While precipitation across most of Idaho was below normal in March, February’s abundant precipitation has stood the state’s water supply in good stead.
“Snowpacks across Idaho will provide adequate irrigation supply and then some,” the Idaho Natural Resources Conservation Service reported in its April 1 water supply outlook report.
NRCS said in the report that March precipitation was only one-third of average in northern Idaho, 40% of average in the Clearwater Basin and 50% to 80% of average across central and southern Idaho.
But combined precipitation in February and March had basins south of the Salmon River receiving 100% to 150% of normal and basins to the north receiving 60% to 100% of normal.
Snowpacks vary across the state, ranging from 80% to 100% in northern Idaho and 110% to 145% in most basins south of the Salmon Basin.
Snowpacks in the Owyhee and Weiser basins, however, are at 150% of normal, and snowpack in the Little Wood Basin is at 160% of normal.
“Spring weather the next couple of weeks or months will determine how this year’s snowpack melts and fills rivers and reservoirs,” NRCS said.
March temperatures across the state and most of the West were near to slightly below normal. But the days are getting longer, which allows for more heating. Future precipitation intensity and duration is also critical in melting the snow and providing additional runoff, the agency said.
“Short-term weather outlooks illustrate that more moisture is on the way and may continue into mid-April,” NRCS reported.
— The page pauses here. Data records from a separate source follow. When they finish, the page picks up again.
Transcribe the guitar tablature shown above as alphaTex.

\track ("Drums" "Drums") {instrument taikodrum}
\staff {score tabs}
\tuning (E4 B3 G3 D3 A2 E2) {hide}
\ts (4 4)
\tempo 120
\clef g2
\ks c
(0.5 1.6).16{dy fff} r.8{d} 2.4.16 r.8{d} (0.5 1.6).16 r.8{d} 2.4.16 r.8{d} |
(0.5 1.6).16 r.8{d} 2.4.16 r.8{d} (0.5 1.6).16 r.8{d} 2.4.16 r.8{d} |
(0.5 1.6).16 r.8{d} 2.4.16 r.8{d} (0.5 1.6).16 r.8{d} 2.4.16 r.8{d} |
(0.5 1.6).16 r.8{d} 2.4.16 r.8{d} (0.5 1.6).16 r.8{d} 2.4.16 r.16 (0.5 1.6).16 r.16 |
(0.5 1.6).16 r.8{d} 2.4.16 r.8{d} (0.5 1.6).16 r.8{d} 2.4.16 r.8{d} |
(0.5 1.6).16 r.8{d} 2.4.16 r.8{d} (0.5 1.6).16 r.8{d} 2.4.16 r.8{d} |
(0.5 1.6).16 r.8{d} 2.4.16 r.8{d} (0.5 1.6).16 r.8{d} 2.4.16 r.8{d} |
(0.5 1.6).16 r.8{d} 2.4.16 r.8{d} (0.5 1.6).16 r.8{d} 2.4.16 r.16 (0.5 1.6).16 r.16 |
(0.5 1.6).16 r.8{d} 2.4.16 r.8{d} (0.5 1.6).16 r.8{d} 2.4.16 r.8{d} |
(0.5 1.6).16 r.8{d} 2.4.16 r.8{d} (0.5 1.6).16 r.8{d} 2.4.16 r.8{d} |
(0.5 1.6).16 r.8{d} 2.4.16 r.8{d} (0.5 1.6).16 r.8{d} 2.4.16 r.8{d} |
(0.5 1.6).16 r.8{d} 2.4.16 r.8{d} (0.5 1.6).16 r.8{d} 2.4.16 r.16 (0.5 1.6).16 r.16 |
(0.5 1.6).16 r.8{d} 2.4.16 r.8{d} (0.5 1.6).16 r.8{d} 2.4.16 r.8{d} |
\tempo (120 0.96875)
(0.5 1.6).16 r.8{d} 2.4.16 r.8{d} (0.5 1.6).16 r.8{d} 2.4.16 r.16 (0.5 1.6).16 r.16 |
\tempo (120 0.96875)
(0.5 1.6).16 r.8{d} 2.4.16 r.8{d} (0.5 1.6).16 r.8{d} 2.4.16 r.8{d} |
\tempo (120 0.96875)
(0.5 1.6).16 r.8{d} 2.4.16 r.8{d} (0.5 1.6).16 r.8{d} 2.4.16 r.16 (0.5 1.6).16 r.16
Some of the lower elevation snow has already gradually melted, filling soil moisture voids from last year’s dry summer, the agency reported.
Reservoir operators will be watching how fast the remaining mid-elevation snow melts and if the spring weather trends toward dry and warmer or if moderate temperatures allow the snow to gradually melt and be easier to manage, NRCS said.
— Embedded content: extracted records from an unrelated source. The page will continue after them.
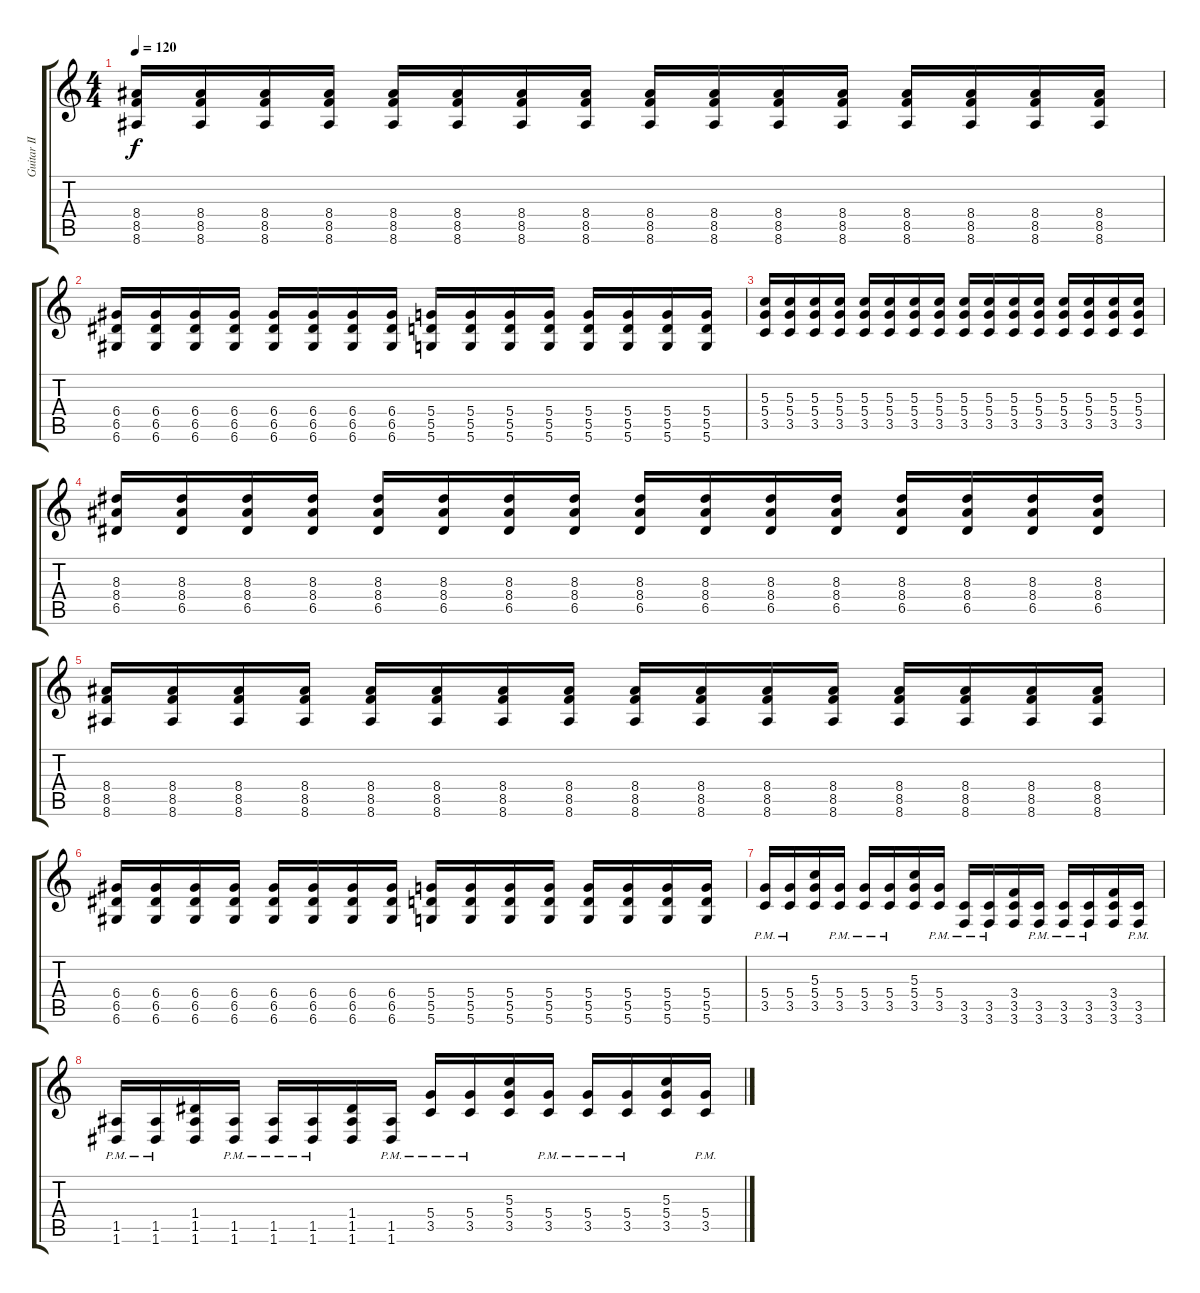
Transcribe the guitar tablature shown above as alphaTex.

\track ("Guitar II" "Guitar II") {instrument distortionguitar}
\staff {score tabs}
\tuning (E4 B3 G3 D3 A2 D2) {hide}
\ts (4 4)
\tempo 120
\clef g2
\ks c
(8.4 8.5 8.6).16{dy f} (8.4 8.5 8.6).16 (8.4 8.5 8.6).16 (8.4 8.5 8.6).16 (8.4 8.5 8.6).16 (8.4 8.5 8.6).16 (8.4 8.5 8.6).16 (8.4 8.5 8.6).16 (8.4 8.5 8.6).16 (8.4 8.5 8.6).16 (8.4 8.5 8.6).16 (8.4 8.5 8.6).16 (8.4 8.5 8.6).16 (8.4 8.5 8.6).16 (8.4 8.5 8.6).16 (8.4 8.5 8.6).16 |
(6.4 6.5 6.6).16 (6.4 6.5 6.6).16 (6.4 6.5 6.6).16 (6.4 6.5 6.6).16 (6.4 6.5 6.6).16 (6.4 6.5 6.6).16 (6.4 6.5 6.6).16 (6.4 6.5 6.6).16 (5.4 5.5 5.6).16 (5.4 5.5 5.6).16 (5.4 5.5 5.6).16 (5.4 5.5 5.6).16 (5.4 5.5 5.6).16 (5.4 5.5 5.6).16 (5.4 5.5 5.6).16 (5.4 5.5 5.6).16 |
(5.3 5.4 3.5).16 (5.3 5.4 3.5).16 (5.3 5.4 3.5).16 (5.3 5.4 3.5).16 (5.3 5.4 3.5).16 (5.3 5.4 3.5).16 (5.3 5.4 3.5).16 (5.3 5.4 3.5).16 (5.3 5.4 3.5).16 (5.3 5.4 3.5).16 (5.3 5.4 3.5).16 (5.3 5.4 3.5).16 (5.3 5.4 3.5).16 (5.3 5.4 3.5).16 (5.3 5.4 3.5).16 (5.3 5.4 3.5).16 |
(8.3 8.4 6.5).16 (8.3 8.4 6.5).16 (8.3 8.4 6.5).16 (8.3 8.4 6.5).16 (8.3 8.4 6.5).16 (8.3 8.4 6.5).16 (8.3 8.4 6.5).16 (8.3 8.4 6.5).16 (8.3 8.4 6.5).16 (8.3 8.4 6.5).16 (8.3 8.4 6.5).16 (8.3 8.4 6.5).16 (8.3 8.4 6.5).16 (8.3 8.4 6.5).16 (8.3 8.4 6.5).16 (8.3 8.4 6.5).16 |
(8.4 8.5 8.6).16 (8.4 8.5 8.6).16 (8.4 8.5 8.6).16 (8.4 8.5 8.6).16 (8.4 8.5 8.6).16 (8.4 8.5 8.6).16 (8.4 8.5 8.6).16 (8.4 8.5 8.6).16 (8.4 8.5 8.6).16 (8.4 8.5 8.6).16 (8.4 8.5 8.6).16 (8.4 8.5 8.6).16 (8.4 8.5 8.6).16 (8.4 8.5 8.6).16 (8.4 8.5 8.6).16 (8.4 8.5 8.6).16 |
(6.4 6.5 6.6).16 (6.4 6.5 6.6).16 (6.4 6.5 6.6).16 (6.4 6.5 6.6).16 (6.4 6.5 6.6).16 (6.4 6.5 6.6).16 (6.4 6.5 6.6).16 (6.4 6.5 6.6).16 (5.4 5.5 5.6).16 (5.4 5.5 5.6).16 (5.4 5.5 5.6).16 (5.4 5.5 5.6).16 (5.4 5.5 5.6).16 (5.4 5.5 5.6).16 (5.4 5.5 5.6).16 (5.4 5.5 5.6).16 |
(5.4{pm} 3.5{pm}).16 (5.4{pm} 3.5{pm}).16 (5.3 5.4 3.5).16 (5.4{pm} 3.5{pm}).16 (5.4{pm} 3.5{pm}).16 (5.4{pm} 3.5{pm}).16 (5.3 5.4 3.5).16 (5.4{pm} 3.5{pm}).16 (3.5{pm} 3.6{pm}).16 (3.5{pm} 3.6{pm}).16 (3.4 3.5 3.6).16 (3.5{pm} 3.6{pm}).16 (3.5{pm} 3.6{pm}).16 (3.5{pm} 3.6{pm}).16 (3.4 3.5 3.6).16 (3.5{pm} 3.6{pm}).16 |
(1.5{pm} 1.6{pm}).16 (1.5{pm} 1.6{pm}).16 (1.4 1.5 1.6).16 (1.5{pm} 1.6{pm}).16 (1.5{pm} 1.6{pm}).16 (1.5{pm} 1.6{pm}).16 (1.4 1.5 1.6).16 (1.5{pm} 1.6{pm}).16 (5.4{pm} 3.5{pm}).16 (5.4{pm} 3.5{pm}).16 (5.3 5.4 3.5).16 (5.4{pm} 3.5{pm}).16 (5.4{pm} 3.5{pm}).16 (5.4{pm} 3.5{pm}).16 (5.3 5.4 3.5).16 (5.4{pm} 3.5{pm}).16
“The good news is that enough snow has already fallen in the mountains to ensure adequate irrigation supplies this season,” the agency said.
More good news is that nearly all of the reservoirs and natural lakes will fill this year, it said.
“This should provide good carryover storage for next year for those starting to think about next year’s water supply,” NRCS said.
The exceptions are Bear Lake, Salmon Falls and Oakley reservoirs, which are not likely to fill this year. The Owyhee Reservoir could fill, depending on spring rains, NRCS said.